The country experienced a recession in the 1980s, but people were still buying property on Ocean Isle. “We were so established by that time that it didn’t kill us,” said Rae. “I found out that people will go on vacation when they don’t do anything else. And if I believe in it, I can sell anything. The prices for several years were going up too fast. I’ve never had anyone fuss at me for selling them something, but I’ve had dozens of people mad at me for not making them buy more.”
In the late 1980s, the family expanded the Ocean Isle Inn to seventy rooms.
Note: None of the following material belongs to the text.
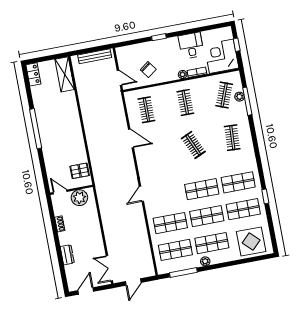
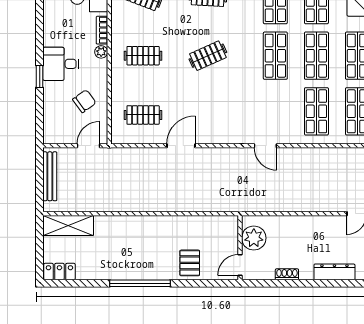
desk: (191, 46) -> (61, 64), moved
pallet: (80, 171) -> (190, 263), moved
dresser: (67, 255) -> (334, 272), width x1.44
All three of her children, Tripp, Debbie, and Pam got their real estate licenses and joined the business. “My family members have been the ones I depended on to help run my business.”
Eventually, Rae and Connor Cox wanted to travel, so Rae turned over the business to her children. “I ran that rental business. I was the boss until everything went on computers. Then my husband wanted to retire and travel, so I did.”
Rae Sloane Cox was a true pioneer in the vacation rental industry, and her legacy is found in the close ties within her family, the building of a successful real estate and rental business, and the shaping of a destination. The island’s population has grown from four people in 1955 to approximately 600 current permanent residents including a seasonal population of 25,000, and Rae and her family have been instrumental in molding the entire island community.
Today, Sloane Realty Vacations has 35 year-round employees and manages over 150 long-term rentals and 375 vacation rental properties from Ocean Isle Beach to Sunset Beach. The company is co-owned by Rae’s children, Tripp Sloane and Debbie Sloane Smith. Debbie is also now serving in her fourteenth year as mayor of Ocean Isle Beach. Pam, the youngest of the siblings, no longer works with the company, but still lives locally and is married to Robert Yoho, Ocean Isle’s fire chief, and most of Rae’s fifteen grandchildren and fourteen great-grandchildren still live in the area. Three of her grandchildren are also working in the business: Whitney Sauls (General Manager), Chris Bryan (Sales Manager), and Leah Peterson (Accounting).
“Everywhere I go, someone is hugging me. I just love people,” explained Rae. “I’ve always just loved people. I worked hard, but I enjoyed what I did. I’ve had a good life.”